(MATERIAL FOR THIS TASK)

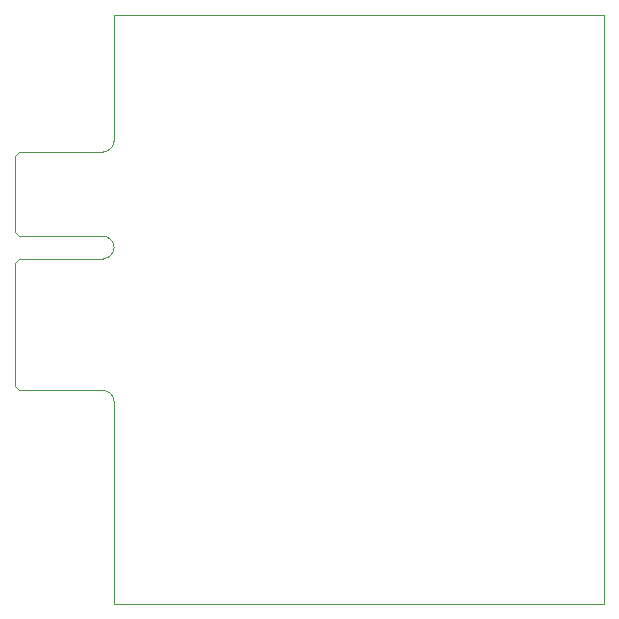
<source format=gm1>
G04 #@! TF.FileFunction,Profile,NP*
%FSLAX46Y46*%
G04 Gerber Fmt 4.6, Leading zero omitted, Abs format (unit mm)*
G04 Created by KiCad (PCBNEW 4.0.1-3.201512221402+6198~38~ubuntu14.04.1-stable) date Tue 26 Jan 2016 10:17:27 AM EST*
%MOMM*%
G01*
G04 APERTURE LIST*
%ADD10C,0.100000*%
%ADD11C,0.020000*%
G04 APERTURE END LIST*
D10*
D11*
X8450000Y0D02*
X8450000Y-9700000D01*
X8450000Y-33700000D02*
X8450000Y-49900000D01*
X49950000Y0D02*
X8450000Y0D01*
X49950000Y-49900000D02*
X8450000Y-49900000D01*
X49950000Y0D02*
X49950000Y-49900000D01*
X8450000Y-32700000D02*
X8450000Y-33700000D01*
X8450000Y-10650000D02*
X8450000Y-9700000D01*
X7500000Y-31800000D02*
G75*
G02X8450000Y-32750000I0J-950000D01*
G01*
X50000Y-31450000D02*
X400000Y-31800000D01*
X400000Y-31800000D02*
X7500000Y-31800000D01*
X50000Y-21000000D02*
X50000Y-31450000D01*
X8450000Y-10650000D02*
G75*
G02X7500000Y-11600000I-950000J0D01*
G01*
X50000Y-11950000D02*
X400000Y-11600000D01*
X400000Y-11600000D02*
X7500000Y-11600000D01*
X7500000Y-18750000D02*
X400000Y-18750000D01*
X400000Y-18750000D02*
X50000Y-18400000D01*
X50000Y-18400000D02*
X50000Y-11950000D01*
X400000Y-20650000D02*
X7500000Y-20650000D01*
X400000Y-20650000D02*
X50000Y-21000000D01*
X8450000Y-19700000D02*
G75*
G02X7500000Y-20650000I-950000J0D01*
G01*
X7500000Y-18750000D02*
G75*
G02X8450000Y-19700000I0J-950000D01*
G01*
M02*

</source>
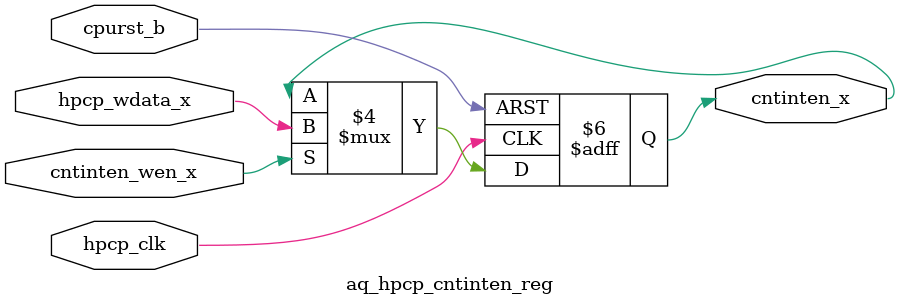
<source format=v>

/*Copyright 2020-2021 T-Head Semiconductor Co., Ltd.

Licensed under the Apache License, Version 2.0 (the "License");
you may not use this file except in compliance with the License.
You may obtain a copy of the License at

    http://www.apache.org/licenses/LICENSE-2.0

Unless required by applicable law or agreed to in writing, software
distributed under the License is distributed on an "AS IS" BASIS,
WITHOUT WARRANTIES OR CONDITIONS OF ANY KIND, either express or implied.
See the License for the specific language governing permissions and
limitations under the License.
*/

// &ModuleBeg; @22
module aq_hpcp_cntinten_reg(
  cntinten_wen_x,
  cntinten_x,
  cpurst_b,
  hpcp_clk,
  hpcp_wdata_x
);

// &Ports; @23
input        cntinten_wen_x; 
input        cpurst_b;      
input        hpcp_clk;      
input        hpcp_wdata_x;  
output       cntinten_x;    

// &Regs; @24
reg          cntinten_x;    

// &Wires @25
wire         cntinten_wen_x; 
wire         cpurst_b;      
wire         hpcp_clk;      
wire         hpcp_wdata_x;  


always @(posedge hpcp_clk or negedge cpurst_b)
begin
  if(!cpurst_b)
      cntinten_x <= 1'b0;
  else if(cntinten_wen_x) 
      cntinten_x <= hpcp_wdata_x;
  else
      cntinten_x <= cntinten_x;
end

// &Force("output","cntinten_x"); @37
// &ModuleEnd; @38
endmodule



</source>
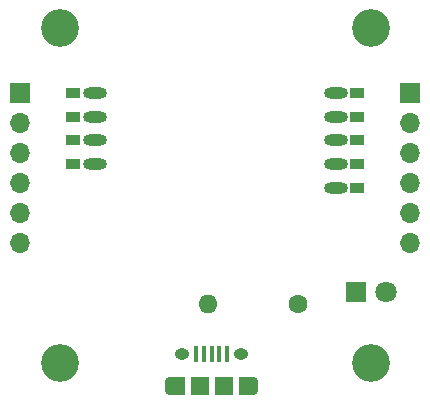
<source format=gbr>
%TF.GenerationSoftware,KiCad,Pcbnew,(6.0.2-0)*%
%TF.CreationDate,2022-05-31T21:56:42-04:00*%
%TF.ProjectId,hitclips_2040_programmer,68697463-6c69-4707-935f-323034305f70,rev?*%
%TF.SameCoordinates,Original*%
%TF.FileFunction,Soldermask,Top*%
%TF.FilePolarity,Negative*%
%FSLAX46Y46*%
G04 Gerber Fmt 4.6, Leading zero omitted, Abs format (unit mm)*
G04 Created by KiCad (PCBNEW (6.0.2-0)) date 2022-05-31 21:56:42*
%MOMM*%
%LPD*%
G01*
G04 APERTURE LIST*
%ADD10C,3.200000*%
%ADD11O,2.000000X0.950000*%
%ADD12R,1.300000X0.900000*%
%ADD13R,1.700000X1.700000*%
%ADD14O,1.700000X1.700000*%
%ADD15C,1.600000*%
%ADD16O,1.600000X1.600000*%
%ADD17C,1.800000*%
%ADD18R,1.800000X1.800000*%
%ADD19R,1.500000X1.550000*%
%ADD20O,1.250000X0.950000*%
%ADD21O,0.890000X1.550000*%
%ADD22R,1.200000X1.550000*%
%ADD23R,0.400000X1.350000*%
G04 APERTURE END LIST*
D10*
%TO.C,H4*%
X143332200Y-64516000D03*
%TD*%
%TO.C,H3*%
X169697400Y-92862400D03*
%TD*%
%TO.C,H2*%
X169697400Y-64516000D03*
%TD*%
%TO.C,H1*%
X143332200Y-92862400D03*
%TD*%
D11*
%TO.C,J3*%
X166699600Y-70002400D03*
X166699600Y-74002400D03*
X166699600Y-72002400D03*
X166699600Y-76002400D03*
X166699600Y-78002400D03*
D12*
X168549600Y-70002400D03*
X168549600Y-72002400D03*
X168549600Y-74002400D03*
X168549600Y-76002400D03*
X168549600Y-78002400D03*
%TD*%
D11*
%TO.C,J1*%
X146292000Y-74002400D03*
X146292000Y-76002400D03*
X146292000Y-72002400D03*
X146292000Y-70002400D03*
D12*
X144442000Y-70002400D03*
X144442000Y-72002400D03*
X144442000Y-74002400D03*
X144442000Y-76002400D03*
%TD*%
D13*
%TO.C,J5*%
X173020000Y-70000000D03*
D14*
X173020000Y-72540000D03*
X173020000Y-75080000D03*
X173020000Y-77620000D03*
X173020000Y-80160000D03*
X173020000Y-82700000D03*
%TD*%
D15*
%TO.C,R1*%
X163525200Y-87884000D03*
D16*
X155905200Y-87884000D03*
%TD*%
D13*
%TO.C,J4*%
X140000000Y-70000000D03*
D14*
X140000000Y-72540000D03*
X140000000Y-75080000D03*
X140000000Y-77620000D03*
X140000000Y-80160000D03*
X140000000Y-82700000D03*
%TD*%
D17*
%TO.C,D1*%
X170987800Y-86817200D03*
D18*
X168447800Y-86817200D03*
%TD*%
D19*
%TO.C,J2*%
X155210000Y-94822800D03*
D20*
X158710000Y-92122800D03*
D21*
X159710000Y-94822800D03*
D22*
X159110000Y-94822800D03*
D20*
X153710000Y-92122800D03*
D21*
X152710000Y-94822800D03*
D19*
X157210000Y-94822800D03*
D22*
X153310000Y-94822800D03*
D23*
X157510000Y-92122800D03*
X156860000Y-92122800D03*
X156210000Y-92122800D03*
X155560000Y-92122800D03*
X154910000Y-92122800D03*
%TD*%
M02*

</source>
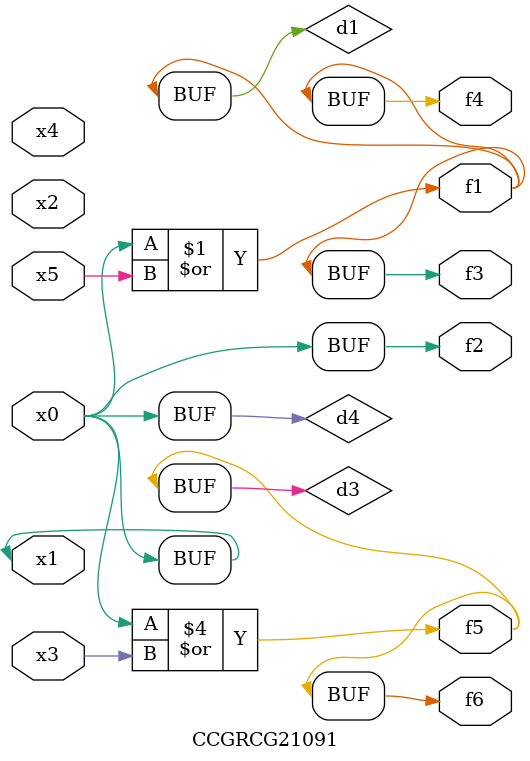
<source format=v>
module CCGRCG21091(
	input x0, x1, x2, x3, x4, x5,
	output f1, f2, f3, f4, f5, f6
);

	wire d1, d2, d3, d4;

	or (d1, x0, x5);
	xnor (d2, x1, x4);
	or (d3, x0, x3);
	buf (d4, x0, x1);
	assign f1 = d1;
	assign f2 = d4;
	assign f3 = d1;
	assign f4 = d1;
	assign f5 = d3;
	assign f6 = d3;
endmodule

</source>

(End MATERIAL FOR THIS TASK)
(MATERIAL FOR THIS TASK)

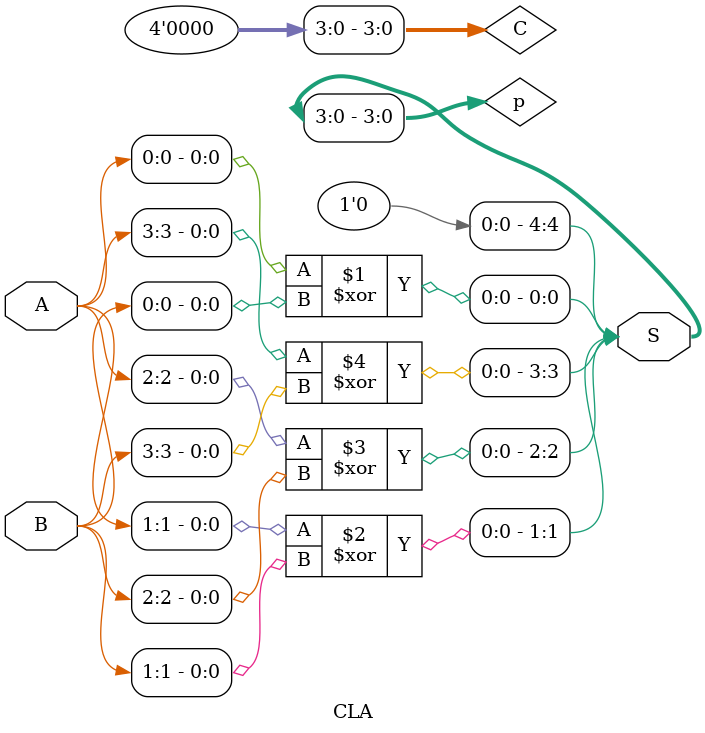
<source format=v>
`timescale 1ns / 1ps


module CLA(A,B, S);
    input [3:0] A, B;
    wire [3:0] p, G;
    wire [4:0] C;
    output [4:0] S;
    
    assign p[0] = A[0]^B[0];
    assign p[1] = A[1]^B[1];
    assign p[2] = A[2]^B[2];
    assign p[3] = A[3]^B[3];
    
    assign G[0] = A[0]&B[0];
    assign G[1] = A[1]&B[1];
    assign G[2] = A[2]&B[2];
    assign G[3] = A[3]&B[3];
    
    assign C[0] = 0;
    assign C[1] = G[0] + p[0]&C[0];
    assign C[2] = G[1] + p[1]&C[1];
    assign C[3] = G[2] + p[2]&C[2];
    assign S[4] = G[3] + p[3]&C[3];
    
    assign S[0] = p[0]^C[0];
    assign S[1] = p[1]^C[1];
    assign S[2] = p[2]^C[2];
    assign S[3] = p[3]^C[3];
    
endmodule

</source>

(End MATERIAL FOR THIS TASK)

*WHAT IS REQUIRED*: Look above for the line with "X50000Y-11950000D02*", then print it and each line after it down to and including the line with "Licensed under the". Leave out the pictures and keep the wording exact.

*EXERCISE OUTPUT*:
X50000Y-11950000D02*
X400000Y-11600000D01*
X400000Y-11600000D02*
X7500000Y-11600000D01*
X7500000Y-18750000D02*
X400000Y-18750000D01*
X400000Y-18750000D02*
X50000Y-18400000D01*
X50000Y-18400000D02*
X50000Y-11950000D01*
X400000Y-20650000D02*
X7500000Y-20650000D01*
X400000Y-20650000D02*
X50000Y-21000000D01*
X8450000Y-19700000D02*
G75*
G02X7500000Y-20650000I-950000J0D01*
G01*
X7500000Y-18750000D02*
G75*
G02X8450000Y-19700000I0J-950000D01*
G01*
M02*

</source>
<source format=v>

/*Copyright 2020-2021 T-Head Semiconductor Co., Ltd.

Licensed under the Apache License, Version 2.0 (the "License");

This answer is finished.